Founder of the first ruling dynasty of the Magadha Empire

Brihadratha I (बृहद्रथ) was the founder of the legendary Brihadratha dynasty, the earliest ruling dynasty of Magadha featured in Hindu literature. He established Magadha on the banks of the river Ganges, transferring the centre of power from Chedi, a neighbouring kingdom, to the newly settled Magadha. During his reign and that of his son Jarasandha, Magadha became a major power of the land. He had a daughter named Shashirekha who was the second wife of Dhrishtadyumna.

Brihadratha was the eldest of the five sons of Vasu, (also known as Uparichara Vasu) the Kuru king of Chedi and his queen Girika. His father was the ruler of Chedi and Brihadratha established Magadha at the border of Chedi Kingdom. He is mentioned in the epic Mahabharata and the Puranas. The name of Brihadratha is also found in the Rigveda (I.36.18, X.49.6).

==Etymology==
The name is a combination of bṛhat meaning 'great' or 'huge', and ratha meaning 'chariot'. Therefore, the name Brihadratha (बृहद्रथ; IAST: Bṛhadratha) can be assumed to be meaning "someone with a great/huge chariot".

==Literature==
Brihadratha established his dynasty in Magadha. Ripunjaya was the last in his lineage, who was killed by his minister in 682 BCE.

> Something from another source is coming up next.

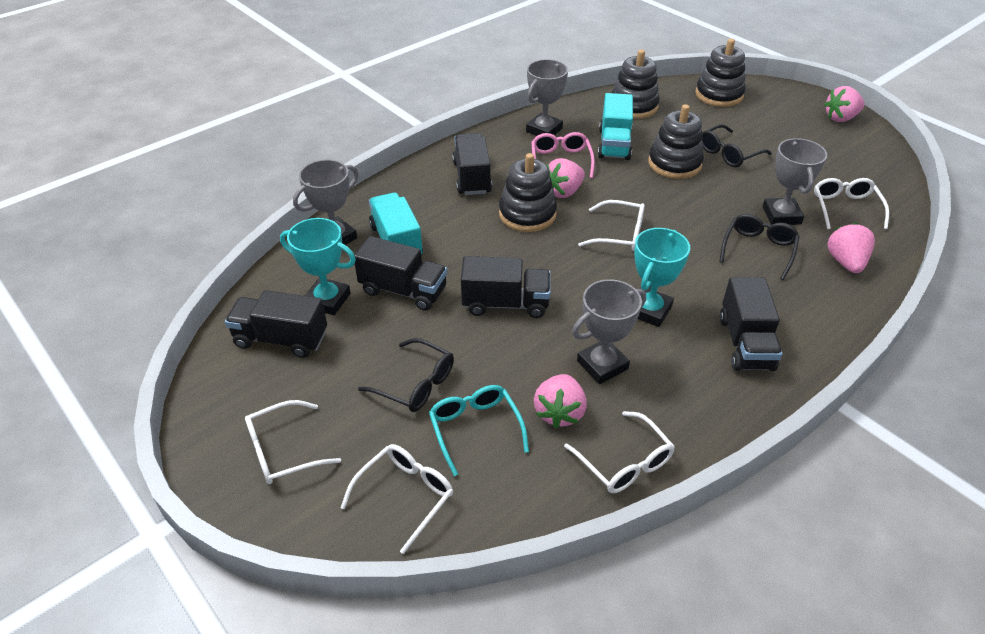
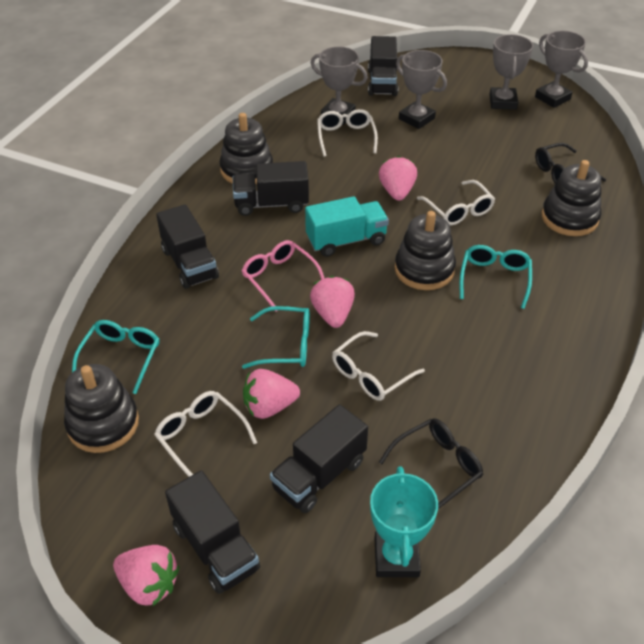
black glasses: 3 -> 2
turquoise glasses: 1 -> 3
turquoise trophy: 2 -> 1
turquoise truck: 2 -> 1
white glasses: 5 -> 4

All the Puranas mention his sister Amna, as his successor. Kushagra was succeeded by his son Vrishava (or Rishava). Pushpavanta (or Pushyavanta or Punyavanta) was the son of Vrishava. Pushpavanta was succeeded by his son Satyahita (or Satyadhrita). Satyahita's son was Sudhanvana (or Sudharmana, Dharmatma, or Dhanusha). Dhanusha was succeeded by his son Sarva (or Urja or Jatu or Jahu or Jantu). Sarva was succeeded by his son Sambhava. According to the Agni Purana, Sambhava was succeeded by his son Jarasandha, the noted warrior king mentioned in the Mahabharata. However, all other Puranic genealogical lists mention the name of Brihadratha again between either Jantu and Jarasandha or Sambhava and Jarasandha. Jarasandha was succeeded by his son Sahadeva who was killed in the Kurukshetra War.